Stored items:

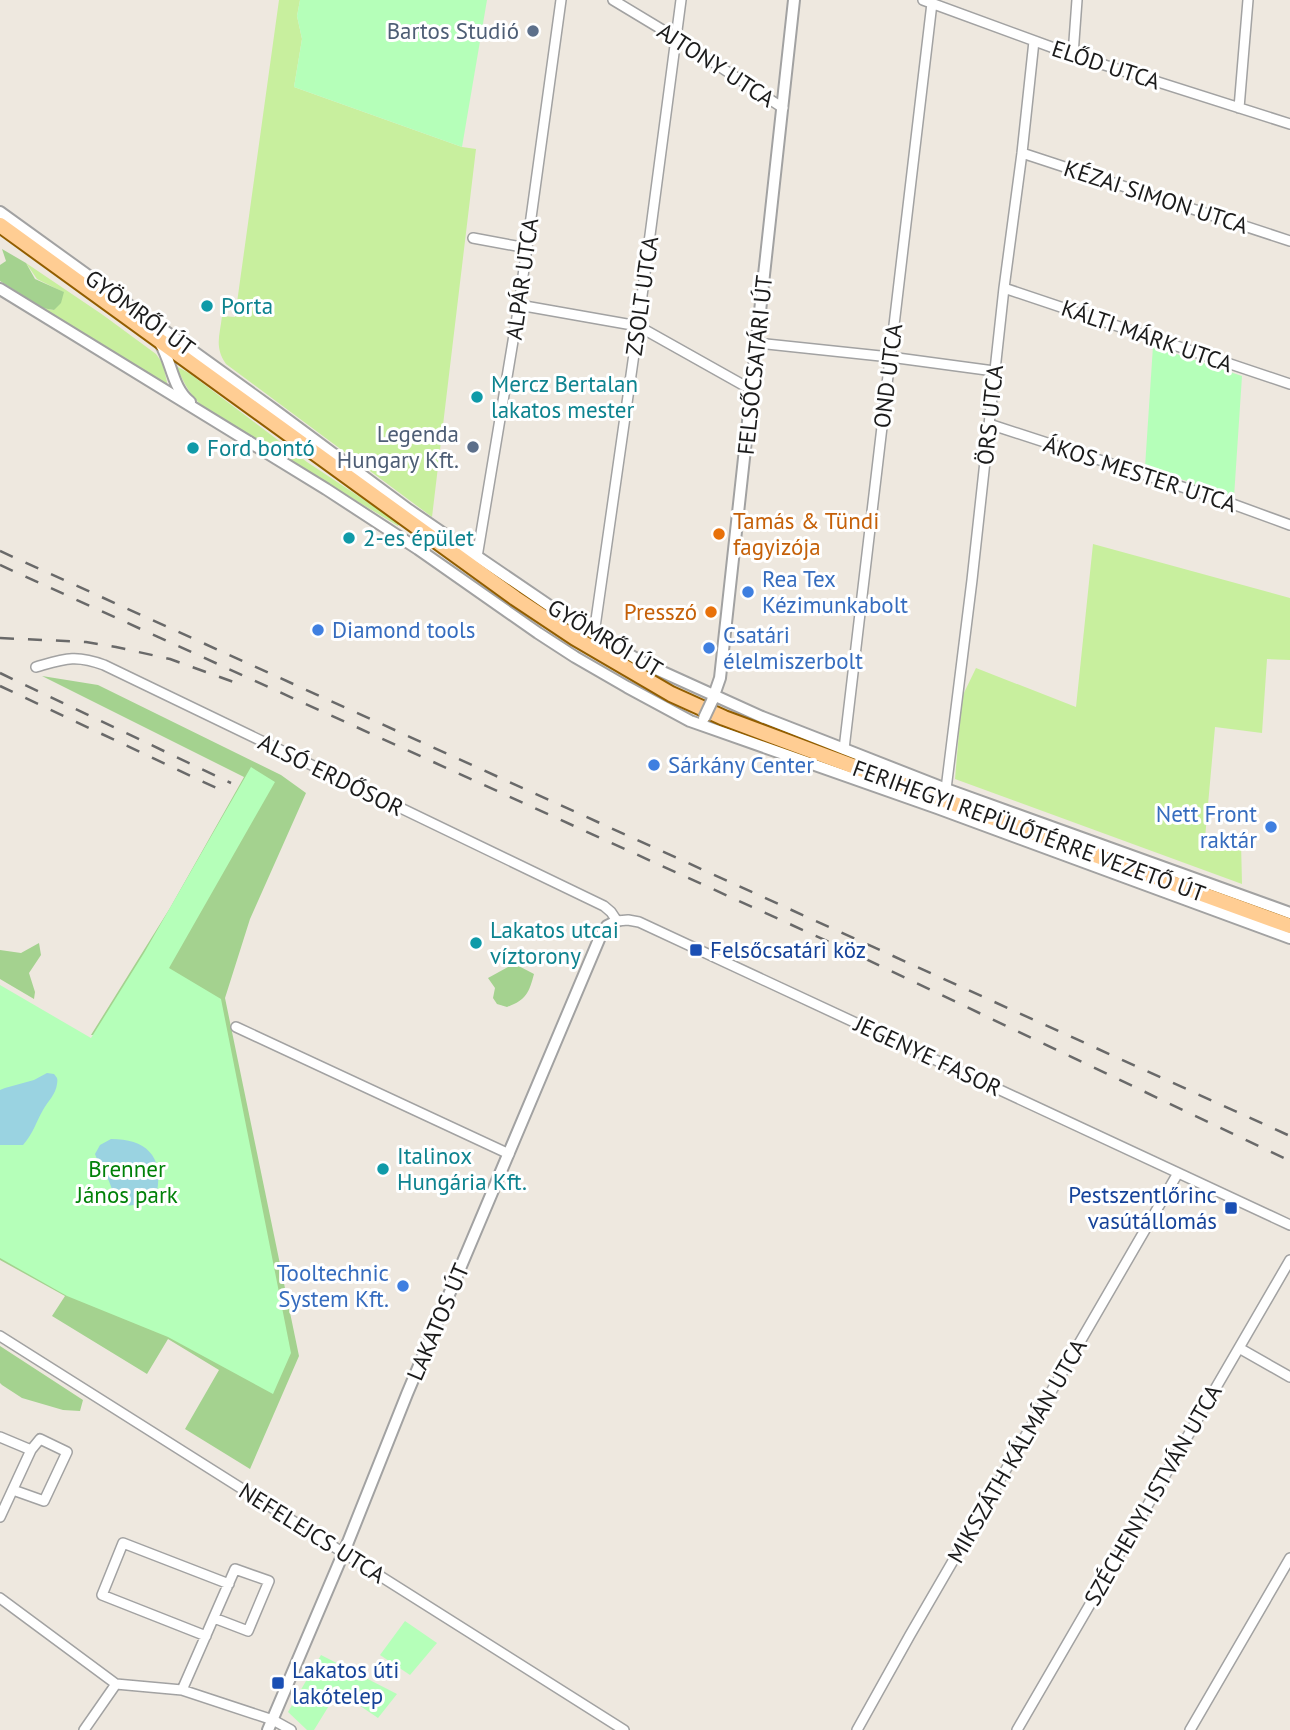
<svg xmlns="http://www.w3.org/2000/svg" width="1290" height="1730" viewBox="0 0 1290 1730" font-family="'PT Sans',sans-serif">
<rect width="100%" height="100%" fill="#eee8df"/>
<path fill="#c8ef9e" d="M279 0H300L297 16 302 39 294 87 462 147 476 149 432 517 226 364C214 347 220 335 222 316L235 317Z
M26 263 103 315 156 354 163 364 168 387 42 308 54 310 63 292 37 279Z
M176 366 189 373 307 462 399 523 398 526 207 410C191 398 184 383 176 366Z
M1093 544 1290 598V660L1267 659 1262 733 1215 727 1205 838 1241 842 1242 884 955 779 962 697 976 668 1076 707Z"/>
<path fill="#a4d28f" d="M2 249 26 263 35 279 64 292 61 303 54 310 42 308 0 281V265L6 261Z
M42 676 98 685 281 775 306 793 250 919 225 998 299 1356 250 1469 185 1429 219 1370 168 1339 147 1374 52 1316 65 1296 0 1260V1214L95 1035H91L170 908 244 777Z
M39 943 41 955 29 973 35 992 34 999 0 979V950L21 953Z
M511 962 534 974C529 993 526 1000 507 1007L497 1004 493 998 495 988 488 978 508 967Z
M0 1346 83 1400 80 1411 63 1410 22 1398 2 1385 0 1383Z"/>
<path fill="#b5ffb9" d="M300 0H487L462 147 294 87 302 39 297 16Z
M1153 346 1242 376 1234 497 1145 467Z
M251 767 275 782 169 968 221 999 291 1353 273 1394 168 1337 67 1296 0 1258V985L91 1038 144 953Z
M405 1621 437 1643 410 1675 380 1655Z
M321 1655 397 1694 378 1718 338 1691 314 1730H307L288 1712Z"/>
<path fill="#9ad3e1" d="M47 1073 54 1074C57 1078 58 1078 57 1084 56 1094 48 1101 43 1110 36 1122 33 1134 23 1145H0V1090L5 1088 34 1080Z
M111 1139C145 1139 164 1155 157 1192 148 1201 128 1213 117 1199 113 1194 111 1185 108 1179 104 1170 98 1163 95 1154L100 1145Z"/>
<g fill="none" stroke-linecap="round" stroke-linejoin="round">
<defs>
<path id="minor" d="M613 0 676 38 783 108
M923 0 1073 55 1290 124
M1073 55 1077 0
M1239 108 1248 0
M1022 153 1290 241
M473 238 527 248
M1004 288 1290 384
M519 305 638 326 752 390
M757 343 890 357 994 371
M989 424 1216 498 1290 525
M477 557 519 305 561 0
M594 634 638 326 681 0
M36 667C64 659 75 654 104 665L604 906 611 912 617 921 628 920 639 922 1290 1225
M844 749 932 3
M946 789 972 580 1004 288 1022 153 1034 41
M236 1027 509 1154
M0 1336 624 1730
M1239 1348 1290 1377
M0 1437 31 1450 0 1517
M13 1490 44 1501 67 1452 40 1439 31 1450
M0 1598 116 1684 182 1690 273 1720 291 1730
M206 1636 102 1595 123 1543 229 1584
M182 1690 235 1569 269 1581 248 1631 214 1618
M84 1730 116 1684
M857 1730 910 1635 1178 1173
M1017 1730 1290 1260
M1190 1730 1290 1558"/>
<path id="tertiary" d="M0 212 273 409 409 510 560 613 645 664 762 717 844 749 946 789 1290 913
M0 289 326 489 418 549 538 633 575 657 627 687 690 721 937 808 1290 938
M160 343C172 362 172 388 190 402
M712 701 720 678 794 0
M268 1730 348 1542 407 1394 600 937 607 926 617 921"/>
<path id="primary" d="M0 225 515 598 575 638 671 694 724 718 941 799 1290 926"/>
</defs>
<use href="#minor" stroke="#a2a2a2" stroke-width="12"/>
<use href="#tertiary" stroke="#a2a2a2" stroke-width="14"/>
<use href="#primary" stroke="#925e00" stroke-width="18"/>
<use href="#minor" stroke="#fff" stroke-width="9"/>
<use href="#tertiary" stroke="#fff" stroke-width="10"/>
<use href="#primary" stroke="#ffcd93" stroke-width="14"/>
<path stroke="#696969" stroke-width="2.5" stroke-dasharray="14 14" stroke-linecap="butt" d="M0 551 1290 1136
M0 565 849 951 1290 1161
M0 638 86 642 116 647 170 659 239 684
M0 673 231 783
M0 686 227 793"/>
<defs>
<path id="tertiary-bridge" d="M704 718 712 701"/>
</defs>
<use href="#tertiary-bridge" stroke="#a2a2a2" stroke-width="14" stroke-linecap="butt"/>
<use href="#tertiary-bridge" stroke="#fff" stroke-width="10"/>
</g>
<g fill="#5c6f8a" stroke="#fff" stroke-width="2.5">
<circle cx="533" cy="31" r="7"/>
<circle cx="473" cy="447" r="7"/>
</g>
<g fill="#0f9aa8" stroke="#fff" stroke-width="2.5">
<circle cx="207" cy="306" r="7"/>
<circle cx="477" cy="397" r="7"/>
<circle cx="193" cy="448" r="7"/>
<circle cx="349" cy="538" r="7"/>
<circle cx="476" cy="943" r="7"/>
<circle cx="383" cy="1169" r="7"/>
</g>
<g fill="#e8710a" stroke="#fff" stroke-width="2.5">
<circle cx="719" cy="534" r="7"/>
<circle cx="711" cy="612" r="7"/>
</g>
<g fill="#3f7fe0" stroke="#fff" stroke-width="2.5">
<circle cx="748" cy="592" r="7"/>
<circle cx="318" cy="630" r="7"/>
<circle cx="709" cy="648" r="7"/>
<circle cx="654" cy="765" r="7"/>
<circle cx="1271" cy="827" r="7"/>
<circle cx="403" cy="1286" r="7"/>
</g>
<g fill="#1a4fb4" stroke="#fff" stroke-width="2.5">
<rect x="689" y="943" width="14" height="14" rx="3.5"/>
<rect x="1224" y="1201" width="14" height="14" rx="3.5"/>
<rect x="271" y="1676" width="14" height="14" rx="3.5"/>
</g>
<g text-anchor="middle" stroke-width="6" stroke-linejoin="round" paint-order="stroke">
<g font-size="23" fill="#4e5e75" stroke="#fff" text-anchor="end">
<text x="519" y="39">Bartos Studió</text>
<text x="459" y="442">Legenda<tspan x="459" dy="26">Hungary Kft.</tspan></text>
</g>
<g font-size="23" fill="#1b1b1b" stroke="#fff">
<text transform="translate(716 65) rotate(33)" y="8">AJTONY UTCA</text>
<text transform="translate(1106 65) rotate(18)" y="8">ELŐD UTCA</text>
<text transform="translate(1156 197) rotate(18)" y="8">KÉZAI SIMON UTCA</text>
<text transform="translate(522 279) rotate(-82)" y="8">ALPÁR UTCA</text>
<text transform="translate(642 296) rotate(-82)" y="8">ZSOLT UTCA</text>
<text transform="translate(140 313) rotate(36)" y="8">GYÖMRŐI ÚT</text>
<text transform="translate(1147 336) rotate(19)" y="8">KÁLTI MÁRK UTCA</text>
<text transform="translate(755 365) rotate(-84)" y="8">FELSŐCSATÁRI ÚT</text>
<text transform="translate(888 376) rotate(-83)" y="8">OND UTCA</text>
<text transform="translate(990 415) rotate(-84)" y="8">ÖRS UTCA</text>
<text transform="translate(1140 474) rotate(18)" y="8">ÁKOS MESTER UTCA</text>
<text transform="translate(605 638) rotate(31)" y="8">GYÖMRŐI ÚT</text>
<text transform="translate(331 775) rotate(26)" y="8">ALSÓ ERDŐSOR</text>
<text transform="translate(1029 831) rotate(20)" y="8">FERIHEGYI REPÜLŐTÉRRE VEZETŐ ÚT</text>
<text transform="translate(928 1056) rotate(25)" y="8">JEGENYE FASOR</text>
<text transform="translate(438 1322) rotate(-67)" y="8">LAKATOS ÚT</text>
<text transform="translate(1017 1451) rotate(-60)" y="8">MIKSZÁTH KÁLMÁN UTCA</text>
<text transform="translate(1153 1495) rotate(-60)" y="8">SZÉCHENYI ISTVÁN UTCA</text>
<text transform="translate(312 1533) rotate(32)" y="8">NEFELEJCS UTCA</text>
</g>
<g font-size="23" fill="#0d838f" stroke="#fff" text-anchor="start">
<text x="221" y="314">Porta</text>
<text x="491" y="392">Mercz Bertalan<tspan x="491" dy="26">lakatos mester</tspan></text>
<text x="207" y="456">Ford bontó</text>
<text x="363" y="546">2-es épület</text>
<text x="490" y="938">Lakatos utcai<tspan x="490" dy="26">víztorony</tspan></text>
<text x="397" y="1164">Italinox<tspan x="397" dy="26">Hungária Kft.</tspan></text>
</g>
<g font-size="23" fill="#c56008" stroke="#fff" text-anchor="start">
<text x="733" y="529">Tamás &amp; Tündi<tspan x="733" dy="26">fagyizója</tspan></text>
<text x="697" y="620" text-anchor="end">Presszó</text>
</g>
<g font-size="23" fill="#366cbe" stroke="#fff" text-anchor="start">
<text x="762" y="587">Rea Tex<tspan x="762" dy="26">Kézimunkabolt</tspan></text>
<text x="332" y="638">Diamond tools</text>
<text x="723" y="643">Csatári<tspan x="723" dy="26">élelmiszerbolt</tspan></text>
<text x="668" y="773">Sárkány Center</text>
<text x="1257" y="822" text-anchor="end">Nett Front<tspan x="1257" dy="26">raktár</tspan></text>
<text x="389" y="1281" text-anchor="end">Tooltechnic<tspan x="389" dy="26">System Kft.</tspan></text>
</g>
<g font-size="23" fill="#164399" stroke="#fff" text-anchor="start">
<text x="710" y="958">Felsőcsatári köz</text>
<text x="1217" y="1203" text-anchor="end">Pestszentlőrinc<tspan x="1217" dy="26">vasútállomás</tspan></text>
<text x="292" y="1678">Lakatos úti<tspan x="292" dy="26">lakótelep</tspan></text>
</g>
<g font-size="23" fill="#008108" stroke="#fff">
<text x="127" y="1177">Brenner<tspan x="127" dy="26">János park</tspan></text>
</g>
</g>
</svg>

## Task to carry out
From the records above, extract exactly and only the lines that begin at the line with "M989 424 1216 498 1290 525" and stop after the line with "M268 1730 348".

## Answer space
M989 424 1216 498 1290 525
M477 557 519 305 561 0
M594 634 638 326 681 0
M36 667C64 659 75 654 104 665L604 906 611 912 617 921 628 920 639 922 1290 1225
M844 749 932 3
M946 789 972 580 1004 288 1022 153 1034 41
M236 1027 509 1154
M0 1336 624 1730
M1239 1348 1290 1377
M0 1437 31 1450 0 1517
M13 1490 44 1501 67 1452 40 1439 31 1450
M0 1598 116 1684 182 1690 273 1720 291 1730
M206 1636 102 1595 123 1543 229 1584
M182 1690 235 1569 269 1581 248 1631 214 1618
M84 1730 116 1684
M857 1730 910 1635 1178 1173
M1017 1730 1290 1260
M1190 1730 1290 1558"/>
<path id="tertiary" d="M0 212 273 409 409 510 560 613 645 664 762 717 844 749 946 789 1290 913
M0 289 326 489 418 549 538 633 575 657 627 687 690 721 937 808 1290 938
M160 343C172 362 172 388 190 402
M712 701 720 678 794 0
M268 1730 348 1542 407 1394 600 937 607 926 617 921"/>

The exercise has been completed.